Requests for Reprints:Chinthalapally V. Rao, Chemoprevention and Nutritional Carcinogenesis Program, Institute for Cancer Prevention, American Health Foundation-Cancer Center, One Dana Road, Valhalla, NY 10595. Phone: (914) 789-7196; Fax: (914) 729-3341. E-mail: crao{at}ifcp.us

To develop efficient synergistic or additive combinations of chemopreventive and nutritional agents to reduce the risk of colon cancer, experiments were designed to test the application of a selective cyclooxygenase-2 (COX-2) inhibitor together with dietary -3 polyunsaturated fatty acids (PUFAs), such as decosahexaenoic acid (DHA). Thus, individual application of celecoxib, a COX-2 inhibitor, DHA, a -3 PUFA, and combinations of both were tested for their effectiveness using cell proliferation, apoptosis, and COX-2 expression as markers in the human colon cancer HCA-7 cell line. HCA-7 cells exposed to various subtoxic doses of celecoxib, DHA, or combinations of both were analyzed for inhibition of cell proliferation by trypan blue exclusion and proliferating cell nuclear antigen methods, induction of apoptosis by 4',6-diamidino-2-phenylindole method, and COX-2 by reverse transcription-PCR and Western blot analysis. In addition, we examined the inhibitory potential of celecoxib and DHA on ¹⁴C-arachidonic acid metabolism mediated by COX-2 in the HCA-7 cell line. We found that treatment with celecoxib (50–150 µM) or DHA (150–225 µM) individually induces apoptosis and inhibits cell proliferation only at high concentrations in HCA-7 cell lines. A synergistic effect was observed on induction of apoptosis and inhibition of proliferation when cells were exposed to low doses of celecoxib (50–100 µM) together with DHA (75 µM). At high concentrations, celecoxib and DHA blocked the increase in COX-2 protein and mRNA expression in HCA-7 cells.

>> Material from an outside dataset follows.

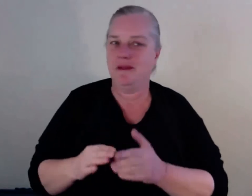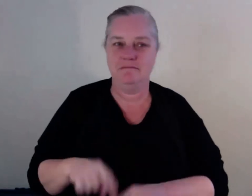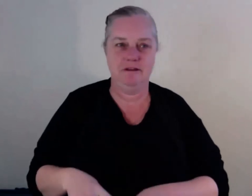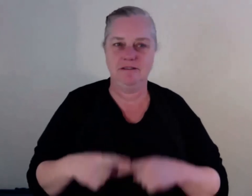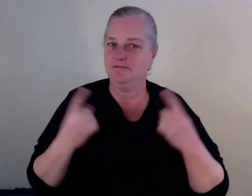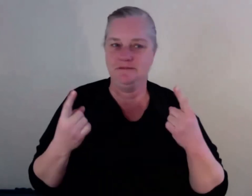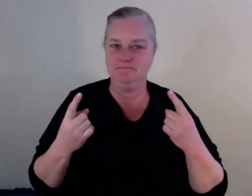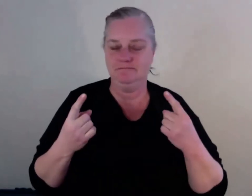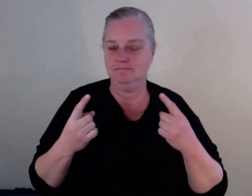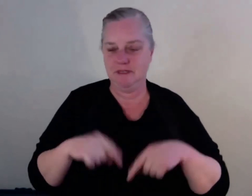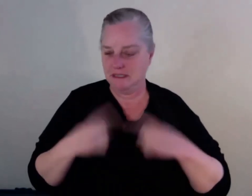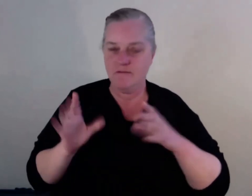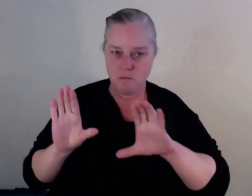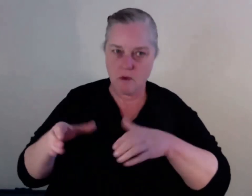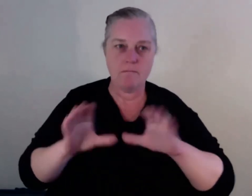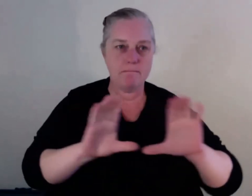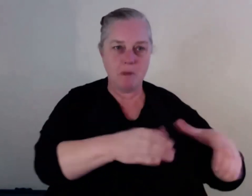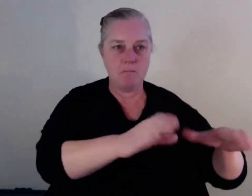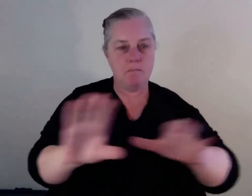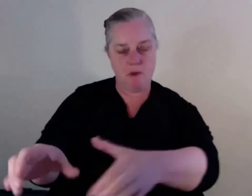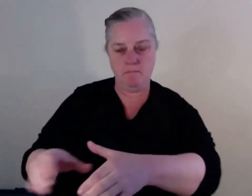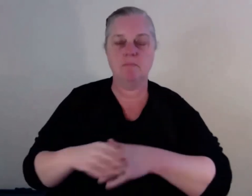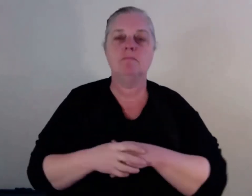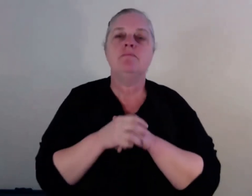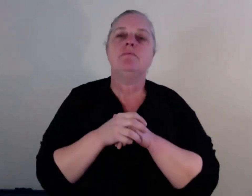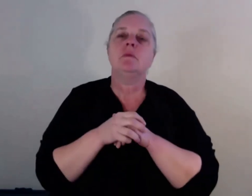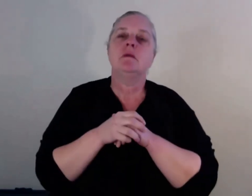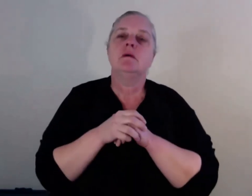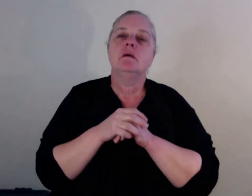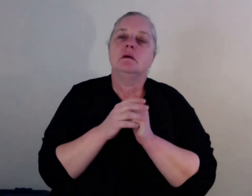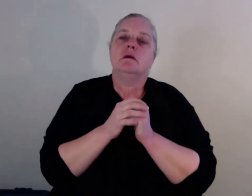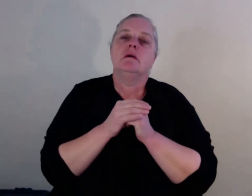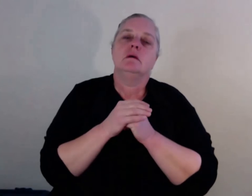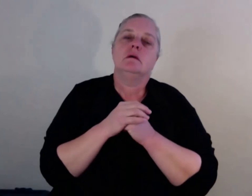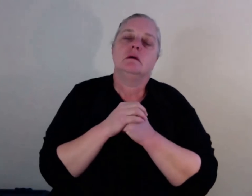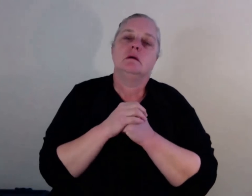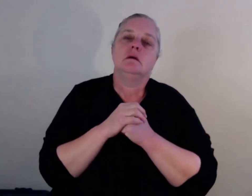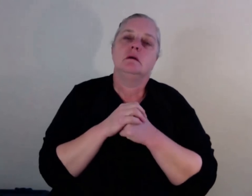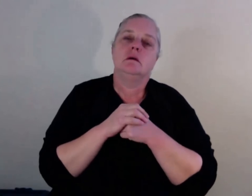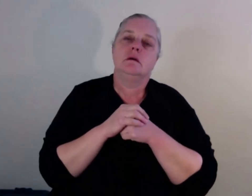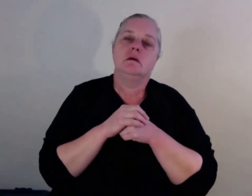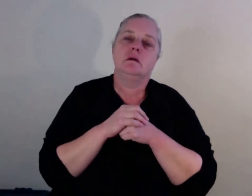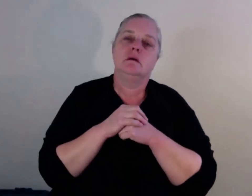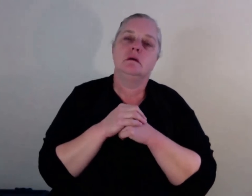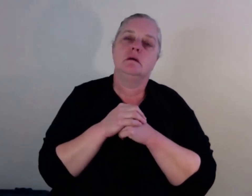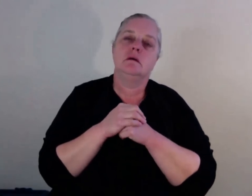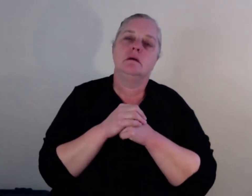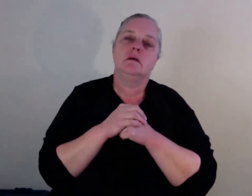you know, I guess it's maybe, you know, a barrier is, um, is also that, you know, you've never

Importantly, the inhibition of COX-2 expression was more pronounced in cells treated with low-dose combinations than with individual agents at high concentrations. In addition, celecoxib and DHA at low-dose levels inhibited ¹⁴C-arachidonic acid metabolism (50–85%, P < 0.0001) leading to very low levels of type 2 series prostaglandin formation. These findings provide the basis for the development of combinations of low-dose regimens of a COX-2 inhibitor and -3 PUFAs such as DHA for the prevention and treatment of colon cancer. We are currently testing this concept in preclinical models.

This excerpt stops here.